Contrary to the defendants' further contention, their submissions failed to demonstrate that they defaulted in this action as a result of a mental health issue experienced by David P. Murad (see Pierot v Leopold, 154 AD3d 791, 792 [2017]; National Union Fire Ins. Co. of Pittsburgh, Pa. v Diamond, 39 AD3d 360, 360 [2007]; cf. Osman v Osman, 83 AD3d 1022, 1023-1024 [2011]).

Since the defendants failed to demonstrate a reasonable excuse for their default, it is unnecessary to determine whether they demonstrated a potentially meritorious defense to the action (see Vega v West Nostrand Realty, LLC, 169 AD3d 855, 856 [2019]), and the Supreme Court providently exercised its discretion in denying that branch of the defendants' cross motion which was to compel the acceptance of a late answer pursuant to CPLR 3012 (d).

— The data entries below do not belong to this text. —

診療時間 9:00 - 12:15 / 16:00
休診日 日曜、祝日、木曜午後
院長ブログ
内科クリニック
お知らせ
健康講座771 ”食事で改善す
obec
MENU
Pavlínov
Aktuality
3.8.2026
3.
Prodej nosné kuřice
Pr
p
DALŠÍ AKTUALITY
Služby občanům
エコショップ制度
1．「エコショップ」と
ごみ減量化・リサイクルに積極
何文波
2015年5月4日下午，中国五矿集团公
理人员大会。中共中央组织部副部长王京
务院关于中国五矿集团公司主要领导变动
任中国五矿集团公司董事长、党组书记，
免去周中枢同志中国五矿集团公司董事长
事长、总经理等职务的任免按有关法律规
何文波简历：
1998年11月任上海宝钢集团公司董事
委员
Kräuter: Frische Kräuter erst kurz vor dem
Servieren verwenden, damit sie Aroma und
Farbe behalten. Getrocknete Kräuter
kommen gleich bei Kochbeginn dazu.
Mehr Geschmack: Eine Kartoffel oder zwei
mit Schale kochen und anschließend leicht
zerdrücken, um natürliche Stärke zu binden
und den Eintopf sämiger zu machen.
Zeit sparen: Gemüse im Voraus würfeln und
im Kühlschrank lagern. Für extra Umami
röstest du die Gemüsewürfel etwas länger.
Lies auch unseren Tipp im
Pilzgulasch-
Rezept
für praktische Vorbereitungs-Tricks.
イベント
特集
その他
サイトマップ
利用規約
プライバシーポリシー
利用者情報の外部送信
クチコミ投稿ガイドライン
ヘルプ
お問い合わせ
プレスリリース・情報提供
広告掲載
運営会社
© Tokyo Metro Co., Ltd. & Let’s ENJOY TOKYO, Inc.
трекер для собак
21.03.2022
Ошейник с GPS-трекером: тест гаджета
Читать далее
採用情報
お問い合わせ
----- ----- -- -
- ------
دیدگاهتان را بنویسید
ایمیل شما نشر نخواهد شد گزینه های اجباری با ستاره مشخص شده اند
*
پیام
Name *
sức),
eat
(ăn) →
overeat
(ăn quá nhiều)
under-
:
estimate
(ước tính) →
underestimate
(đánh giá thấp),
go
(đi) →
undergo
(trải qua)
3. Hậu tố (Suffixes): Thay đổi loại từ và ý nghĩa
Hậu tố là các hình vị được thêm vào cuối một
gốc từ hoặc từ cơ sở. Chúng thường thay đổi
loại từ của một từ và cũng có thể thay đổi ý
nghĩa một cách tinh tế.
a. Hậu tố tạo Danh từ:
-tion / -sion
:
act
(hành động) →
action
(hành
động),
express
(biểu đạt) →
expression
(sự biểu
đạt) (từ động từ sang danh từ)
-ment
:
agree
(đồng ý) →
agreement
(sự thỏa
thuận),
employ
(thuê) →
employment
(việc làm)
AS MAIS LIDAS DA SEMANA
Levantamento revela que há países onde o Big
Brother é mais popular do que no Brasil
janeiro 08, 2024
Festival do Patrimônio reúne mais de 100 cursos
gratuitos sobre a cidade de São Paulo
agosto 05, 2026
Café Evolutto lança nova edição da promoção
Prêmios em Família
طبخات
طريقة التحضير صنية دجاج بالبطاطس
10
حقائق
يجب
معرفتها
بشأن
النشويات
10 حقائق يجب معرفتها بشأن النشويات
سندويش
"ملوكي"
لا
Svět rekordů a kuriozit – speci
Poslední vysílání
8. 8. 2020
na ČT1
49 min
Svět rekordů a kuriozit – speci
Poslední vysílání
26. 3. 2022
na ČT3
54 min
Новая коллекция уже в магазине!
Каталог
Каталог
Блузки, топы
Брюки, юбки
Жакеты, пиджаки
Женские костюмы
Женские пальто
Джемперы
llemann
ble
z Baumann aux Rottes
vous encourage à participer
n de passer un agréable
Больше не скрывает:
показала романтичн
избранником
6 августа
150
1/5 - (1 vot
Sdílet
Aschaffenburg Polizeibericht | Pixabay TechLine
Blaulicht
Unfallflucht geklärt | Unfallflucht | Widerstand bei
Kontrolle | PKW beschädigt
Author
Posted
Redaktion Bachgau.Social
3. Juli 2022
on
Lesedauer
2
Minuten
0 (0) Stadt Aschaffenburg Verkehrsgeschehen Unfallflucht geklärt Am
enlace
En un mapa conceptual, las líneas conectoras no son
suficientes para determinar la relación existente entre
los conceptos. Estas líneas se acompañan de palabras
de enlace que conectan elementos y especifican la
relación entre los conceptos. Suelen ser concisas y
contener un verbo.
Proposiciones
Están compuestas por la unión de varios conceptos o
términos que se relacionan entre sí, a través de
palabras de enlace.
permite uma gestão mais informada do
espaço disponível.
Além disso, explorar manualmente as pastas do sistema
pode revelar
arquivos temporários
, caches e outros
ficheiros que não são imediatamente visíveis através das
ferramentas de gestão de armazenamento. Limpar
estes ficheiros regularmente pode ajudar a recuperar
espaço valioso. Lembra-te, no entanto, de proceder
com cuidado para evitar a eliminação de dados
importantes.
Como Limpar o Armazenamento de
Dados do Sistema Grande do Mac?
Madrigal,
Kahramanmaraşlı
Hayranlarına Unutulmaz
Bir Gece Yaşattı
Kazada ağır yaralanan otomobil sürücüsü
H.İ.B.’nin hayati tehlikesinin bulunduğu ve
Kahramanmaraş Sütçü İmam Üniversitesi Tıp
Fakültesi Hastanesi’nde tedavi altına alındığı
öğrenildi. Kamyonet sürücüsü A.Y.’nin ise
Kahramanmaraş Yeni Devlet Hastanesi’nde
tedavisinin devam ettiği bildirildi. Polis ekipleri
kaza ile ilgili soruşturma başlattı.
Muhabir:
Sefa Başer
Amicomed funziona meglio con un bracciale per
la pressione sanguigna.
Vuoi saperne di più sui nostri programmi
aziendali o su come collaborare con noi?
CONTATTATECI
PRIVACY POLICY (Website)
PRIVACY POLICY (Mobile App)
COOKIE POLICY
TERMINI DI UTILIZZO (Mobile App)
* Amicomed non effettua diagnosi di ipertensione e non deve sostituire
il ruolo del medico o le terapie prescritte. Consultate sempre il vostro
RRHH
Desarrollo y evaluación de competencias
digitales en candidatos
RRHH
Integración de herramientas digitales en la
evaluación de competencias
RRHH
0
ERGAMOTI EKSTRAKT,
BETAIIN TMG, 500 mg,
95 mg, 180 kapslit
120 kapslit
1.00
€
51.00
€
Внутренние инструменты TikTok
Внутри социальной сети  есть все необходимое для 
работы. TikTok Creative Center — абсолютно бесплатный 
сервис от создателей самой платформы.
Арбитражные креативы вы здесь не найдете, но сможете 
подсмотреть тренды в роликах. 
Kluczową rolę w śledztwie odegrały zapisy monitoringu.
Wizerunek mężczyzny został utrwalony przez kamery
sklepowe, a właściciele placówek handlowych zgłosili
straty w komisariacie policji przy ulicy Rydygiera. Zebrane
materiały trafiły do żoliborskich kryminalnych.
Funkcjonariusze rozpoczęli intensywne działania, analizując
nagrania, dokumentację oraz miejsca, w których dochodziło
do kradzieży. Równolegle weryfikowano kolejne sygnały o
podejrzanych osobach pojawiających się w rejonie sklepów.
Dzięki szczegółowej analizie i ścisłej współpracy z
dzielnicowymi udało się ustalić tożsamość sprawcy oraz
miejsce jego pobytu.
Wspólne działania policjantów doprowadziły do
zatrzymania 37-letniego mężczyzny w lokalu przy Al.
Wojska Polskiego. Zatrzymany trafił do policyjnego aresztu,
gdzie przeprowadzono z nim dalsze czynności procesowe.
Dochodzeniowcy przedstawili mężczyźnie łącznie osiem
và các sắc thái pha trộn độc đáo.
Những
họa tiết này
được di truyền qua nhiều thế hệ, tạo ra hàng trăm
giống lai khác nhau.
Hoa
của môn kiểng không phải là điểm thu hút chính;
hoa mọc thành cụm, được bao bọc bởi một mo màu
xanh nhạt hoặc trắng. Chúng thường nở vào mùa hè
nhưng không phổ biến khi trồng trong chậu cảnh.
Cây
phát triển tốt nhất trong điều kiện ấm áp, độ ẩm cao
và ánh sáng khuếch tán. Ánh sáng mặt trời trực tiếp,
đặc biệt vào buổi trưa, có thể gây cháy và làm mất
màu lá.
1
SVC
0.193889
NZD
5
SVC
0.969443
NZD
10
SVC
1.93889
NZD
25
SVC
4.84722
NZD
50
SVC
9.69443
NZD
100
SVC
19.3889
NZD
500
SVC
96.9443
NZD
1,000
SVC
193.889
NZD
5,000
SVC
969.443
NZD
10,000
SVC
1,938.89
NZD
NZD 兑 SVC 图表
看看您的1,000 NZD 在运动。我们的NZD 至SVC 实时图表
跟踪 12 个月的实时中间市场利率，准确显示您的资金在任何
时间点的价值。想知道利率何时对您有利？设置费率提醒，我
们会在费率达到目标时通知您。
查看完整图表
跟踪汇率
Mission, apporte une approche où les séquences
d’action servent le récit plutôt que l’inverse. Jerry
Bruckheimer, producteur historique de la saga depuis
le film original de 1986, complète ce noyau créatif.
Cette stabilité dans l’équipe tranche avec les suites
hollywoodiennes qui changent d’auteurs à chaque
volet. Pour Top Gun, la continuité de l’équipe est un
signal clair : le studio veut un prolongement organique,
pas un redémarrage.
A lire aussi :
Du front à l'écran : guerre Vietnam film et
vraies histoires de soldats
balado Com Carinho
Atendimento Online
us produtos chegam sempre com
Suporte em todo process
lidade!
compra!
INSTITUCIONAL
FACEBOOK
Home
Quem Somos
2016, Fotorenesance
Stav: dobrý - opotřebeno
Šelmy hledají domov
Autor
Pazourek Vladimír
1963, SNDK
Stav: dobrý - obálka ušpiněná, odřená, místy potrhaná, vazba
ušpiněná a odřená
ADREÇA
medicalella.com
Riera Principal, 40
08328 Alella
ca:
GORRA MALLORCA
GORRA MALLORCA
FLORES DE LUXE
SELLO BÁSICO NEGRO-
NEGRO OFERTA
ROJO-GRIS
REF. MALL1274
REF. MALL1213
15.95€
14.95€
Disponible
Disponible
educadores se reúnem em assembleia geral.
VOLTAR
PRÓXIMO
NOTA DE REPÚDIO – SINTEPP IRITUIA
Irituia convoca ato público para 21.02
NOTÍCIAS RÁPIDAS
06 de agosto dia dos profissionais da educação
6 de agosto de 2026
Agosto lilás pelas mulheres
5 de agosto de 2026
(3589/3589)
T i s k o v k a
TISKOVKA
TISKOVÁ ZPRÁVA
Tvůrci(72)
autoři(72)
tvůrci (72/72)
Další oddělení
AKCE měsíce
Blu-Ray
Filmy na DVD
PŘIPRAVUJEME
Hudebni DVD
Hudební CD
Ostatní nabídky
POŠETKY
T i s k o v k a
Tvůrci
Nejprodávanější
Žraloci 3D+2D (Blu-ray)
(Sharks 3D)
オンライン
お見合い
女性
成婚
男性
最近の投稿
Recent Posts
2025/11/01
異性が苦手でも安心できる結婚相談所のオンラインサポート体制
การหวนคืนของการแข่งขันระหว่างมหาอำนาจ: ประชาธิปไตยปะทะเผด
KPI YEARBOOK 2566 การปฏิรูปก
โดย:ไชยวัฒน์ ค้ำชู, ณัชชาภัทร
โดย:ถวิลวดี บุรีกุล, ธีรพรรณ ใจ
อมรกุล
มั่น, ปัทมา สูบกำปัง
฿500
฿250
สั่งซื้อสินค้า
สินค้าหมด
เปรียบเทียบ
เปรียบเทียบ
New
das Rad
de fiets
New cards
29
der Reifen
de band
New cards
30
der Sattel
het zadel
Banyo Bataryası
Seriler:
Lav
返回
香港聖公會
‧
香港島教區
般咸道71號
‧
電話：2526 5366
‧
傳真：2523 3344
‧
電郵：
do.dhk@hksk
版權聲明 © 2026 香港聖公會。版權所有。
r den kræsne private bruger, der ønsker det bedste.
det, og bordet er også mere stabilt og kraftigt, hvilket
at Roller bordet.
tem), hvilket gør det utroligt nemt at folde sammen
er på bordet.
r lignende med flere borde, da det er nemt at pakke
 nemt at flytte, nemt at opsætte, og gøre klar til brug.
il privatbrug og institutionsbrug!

The defendants also contend that the Supreme Court should have granted that branch of their cross motion which was to compel the acceptance of a late answer pursuant to CPLR 317. This contention is without merit.

"CPLR 317 permits a defendant who has been served with a summons other than by personal delivery to defend the action upon a finding by the court that the defendant did not personally receive notice of the summons in time to defend and has a potentially meritorious defense" (Goldfarb v Zhukov, 145 AD3d 757, 758 [2016]; see Eugene Di Lorenzo, Inc. v A.C. Dutton Lbr. Co., 67 NY2d 138, 141-142 [1986]). Although it is not necessary for a defendant moving pursuant to CPLR 317 to show a reasonable excuse for the delay (see Eugene Di Lorenzo, Inc. v A.C. Dutton Lbr. Co., 67 NY2d at 141), "to support a determination granting relief under CPLR 317, a party must still demonstrate, and the Court must find, that the party did not receive actual notice of the summons and complaint in time to defend the action" (Taron Partners, LLC v McCormick, 173 AD3d 927, 929 [2019] [internal quotation marks omitted]; see HSBC Bank USA, N.A. v Cherestal, 178 AD3d 680, 682 [2019]).

Here, the defendants' mere denial of receipt of the summons and complaint is not sufficient to establish lack of actual notice of the action in time to defend for the purpose of CPLR 317 (see HSBC Bank USA, N.A. v Cherestal, 178 AD3d at 682; Goldfarb v Zhukov, 145 AD3d at 758). Accordingly, we agree with the Supreme Court's determination to deny that branch of their cross motion which was to compel the acceptance of a late answer pursuant to CPLR 317.

Finally, the defendants argue that the Supreme Court erred in granting those branches of the plaintiff's motion which were for leave to enter a default judgment against them, in effect, on the first and second causes of action and for an order of reference. The defendants' argument is without merit (cf. Diamadopolis v Balfour, 152 AD2d 532, 534 [1989]). Dillon, J.P., Cohen, Miller and Barros, JJ., concur.